Pero antes de entrar en la ciudad de Mérida, la conducción debe salvar la hondonada del río Albarregas. Para superar este obstáculo, y pese a lo relativamente exiguo del caudal transportado, los romanos optaron por la construcción de un impresionante acueducto cuya parte elevada tiene más de 825 m de longitud: el acueducto de “Los Milagros”. Sus pilares son de planta cuadrada de 2,5 m de lado y su fábrica es de sillares y ladrillos, con un interior de hormigón. A medida que los pilares adquieren más altura, aparecen contrafuertes laterales. Todos los arcos son de ladrillo a excepción del central inferior, justo sobre el río, que es de piedra.
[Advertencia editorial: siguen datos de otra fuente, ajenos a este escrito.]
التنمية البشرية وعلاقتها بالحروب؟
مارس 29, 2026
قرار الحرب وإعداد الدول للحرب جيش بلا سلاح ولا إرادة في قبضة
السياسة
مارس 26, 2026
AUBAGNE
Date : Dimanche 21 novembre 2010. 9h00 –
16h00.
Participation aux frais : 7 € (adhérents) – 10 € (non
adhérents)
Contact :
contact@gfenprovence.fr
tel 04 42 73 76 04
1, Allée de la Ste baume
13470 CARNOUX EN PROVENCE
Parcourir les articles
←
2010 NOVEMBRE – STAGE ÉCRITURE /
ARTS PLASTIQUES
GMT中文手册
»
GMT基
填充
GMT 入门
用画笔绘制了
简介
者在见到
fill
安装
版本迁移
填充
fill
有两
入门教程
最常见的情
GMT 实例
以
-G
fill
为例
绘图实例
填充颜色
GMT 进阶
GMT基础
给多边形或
Precisamente en este lugar alcanza actualmente su mayor altura el acueducto, 25 m, que sería mayor si se conservara la parte superior por donde circulaba el agua. Es posible que, además, existiera una galería superior de paso. Todo el sistema hidráulico terminaba en un depósito de planta cuadrada, el "castellum aquae", de 6 m de lado.
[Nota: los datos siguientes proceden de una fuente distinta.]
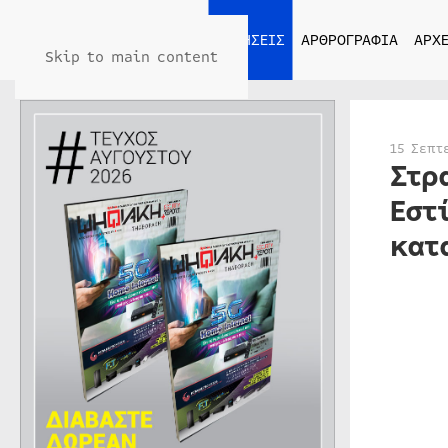
ΑΡΧΙΚΗ
ΕΙΔΗΣΕΙΣ
ΑΡΘΡΟΓΡΑΦΙΑ
ΑΡΧΕ
Skip to main content
15 Σεπτ
Στρ
Εστ
κατ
Casi con seguridad, el sistema Proserpina-Los Milagros fue el más tardío de los realizados por los romanos para abastecer de agua a Mérida (Emerita Augusta), ciudad que posiblemente llegó a contar con más de 500.000 habitantes. Los otros dos sistemas de abastecimiento hídrico conocidos fueron el de Cornalvo y el de Rabo de Buey. El de Cornalvo debe de ser el más antiguo, pues toma sus aguas del río Albarregas y de sus acuíferos circundantes y entra directamente en Mérida. El de Rabo de Buey, al igual que el sistema de Proserpina debe salvar la vaguada del río Albarregas, lo cual hace por medio del acueducto de San Lázaro de cuya fábrica original solo quedan tres pilares y algunos arcos.
Presa del embalse de Proserpina y acueducto de “Los Milagros”.